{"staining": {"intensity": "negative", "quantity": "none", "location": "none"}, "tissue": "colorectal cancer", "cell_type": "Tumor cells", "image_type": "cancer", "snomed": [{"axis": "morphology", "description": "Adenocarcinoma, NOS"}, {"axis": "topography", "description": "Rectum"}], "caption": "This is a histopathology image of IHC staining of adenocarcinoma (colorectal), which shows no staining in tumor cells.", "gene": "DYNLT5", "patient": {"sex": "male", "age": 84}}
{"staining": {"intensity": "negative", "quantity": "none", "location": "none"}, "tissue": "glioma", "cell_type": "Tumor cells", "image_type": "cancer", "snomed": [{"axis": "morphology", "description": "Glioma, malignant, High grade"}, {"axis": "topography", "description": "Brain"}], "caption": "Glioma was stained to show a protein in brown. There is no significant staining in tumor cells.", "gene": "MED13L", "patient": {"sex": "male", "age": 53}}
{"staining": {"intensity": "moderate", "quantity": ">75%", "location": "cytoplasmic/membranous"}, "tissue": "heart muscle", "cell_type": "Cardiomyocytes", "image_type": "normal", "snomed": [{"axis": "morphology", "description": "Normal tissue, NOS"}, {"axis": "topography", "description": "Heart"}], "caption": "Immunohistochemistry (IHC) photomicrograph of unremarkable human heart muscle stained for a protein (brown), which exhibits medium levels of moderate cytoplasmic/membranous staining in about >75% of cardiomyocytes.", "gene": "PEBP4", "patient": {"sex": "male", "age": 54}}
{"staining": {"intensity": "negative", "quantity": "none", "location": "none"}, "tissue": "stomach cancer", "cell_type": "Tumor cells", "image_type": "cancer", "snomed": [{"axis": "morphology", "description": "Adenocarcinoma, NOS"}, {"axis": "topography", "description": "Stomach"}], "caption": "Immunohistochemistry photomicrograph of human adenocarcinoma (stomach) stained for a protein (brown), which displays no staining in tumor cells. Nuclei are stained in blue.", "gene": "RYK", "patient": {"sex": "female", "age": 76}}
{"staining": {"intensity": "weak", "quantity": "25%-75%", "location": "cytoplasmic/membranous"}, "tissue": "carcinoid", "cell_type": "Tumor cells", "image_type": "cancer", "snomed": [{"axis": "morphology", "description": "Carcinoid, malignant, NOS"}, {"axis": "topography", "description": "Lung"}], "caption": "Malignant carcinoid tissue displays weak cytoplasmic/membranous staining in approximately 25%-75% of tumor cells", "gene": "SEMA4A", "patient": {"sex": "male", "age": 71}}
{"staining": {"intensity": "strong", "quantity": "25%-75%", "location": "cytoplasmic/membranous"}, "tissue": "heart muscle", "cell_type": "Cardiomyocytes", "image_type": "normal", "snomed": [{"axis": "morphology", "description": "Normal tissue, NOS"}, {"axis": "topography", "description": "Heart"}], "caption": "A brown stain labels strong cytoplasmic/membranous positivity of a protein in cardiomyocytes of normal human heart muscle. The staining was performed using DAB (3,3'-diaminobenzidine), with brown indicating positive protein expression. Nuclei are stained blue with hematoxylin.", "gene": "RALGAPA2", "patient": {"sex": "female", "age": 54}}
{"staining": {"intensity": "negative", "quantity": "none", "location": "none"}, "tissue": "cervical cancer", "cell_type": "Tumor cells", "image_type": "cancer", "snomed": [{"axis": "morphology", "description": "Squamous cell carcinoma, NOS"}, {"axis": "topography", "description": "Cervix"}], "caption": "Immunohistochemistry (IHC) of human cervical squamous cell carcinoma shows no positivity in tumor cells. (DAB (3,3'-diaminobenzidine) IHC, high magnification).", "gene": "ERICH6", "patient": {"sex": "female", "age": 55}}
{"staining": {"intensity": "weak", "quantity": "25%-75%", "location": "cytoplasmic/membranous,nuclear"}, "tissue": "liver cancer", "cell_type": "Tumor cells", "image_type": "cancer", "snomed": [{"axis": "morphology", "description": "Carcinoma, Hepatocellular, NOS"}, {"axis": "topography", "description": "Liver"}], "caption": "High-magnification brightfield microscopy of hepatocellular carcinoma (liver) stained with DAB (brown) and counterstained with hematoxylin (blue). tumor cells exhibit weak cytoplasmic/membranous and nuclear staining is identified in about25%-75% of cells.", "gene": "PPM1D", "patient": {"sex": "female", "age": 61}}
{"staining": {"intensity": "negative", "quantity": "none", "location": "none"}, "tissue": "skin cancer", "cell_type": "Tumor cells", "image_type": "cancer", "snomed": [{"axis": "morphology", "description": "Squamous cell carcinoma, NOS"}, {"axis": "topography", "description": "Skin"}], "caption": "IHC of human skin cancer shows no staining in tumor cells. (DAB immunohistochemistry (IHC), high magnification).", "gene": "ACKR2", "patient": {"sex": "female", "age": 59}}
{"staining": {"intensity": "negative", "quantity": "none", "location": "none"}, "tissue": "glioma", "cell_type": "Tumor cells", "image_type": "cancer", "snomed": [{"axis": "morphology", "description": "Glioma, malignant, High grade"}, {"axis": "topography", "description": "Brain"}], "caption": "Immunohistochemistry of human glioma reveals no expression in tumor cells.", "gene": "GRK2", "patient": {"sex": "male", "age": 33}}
- - - - - - -
[AIM OF THE TASK] Check each line of the entries above, and show every one holding the word "expression".

[EXERCISE SOLUTION]
{"staining": {"intensity": "strong", "quantity": "25%-75%", "location": "cytoplasmic/membranous"}, "tissue": "heart muscle", "cell_type": "Cardiomyocytes", "image_type": "normal", "snomed": [{"axis": "morphology", "description": "Normal tissue, NOS"}, {"axis": "topography", "description": "Heart"}], "caption": "A brown stain labels strong cytoplasmic/membranous positivity of a protein in cardiomyocytes of normal human heart muscle. The staining was performed using DAB (3,3'-diaminobenzidine), with brown indicating positive protein expression. Nuclei are stained blue with hematoxylin.", "gene": "RALGAPA2", "patient": {"sex": "female", "age": 54}}
{"staining": {"intensity": "negative", "quantity": "none", "location": "none"}, "tissue": "glioma", "cell_type": "Tumor cells", "image_type": "cancer", "snomed": [{"axis": "morphology", "description": "Glioma, malignant, High grade"}, {"axis": "topography", "description": "Brain"}], "caption": "Immunohistochemistry of human glioma reveals no expression in tumor cells.", "gene": "GRK2", "patient": {"sex": "male", "age": 33}}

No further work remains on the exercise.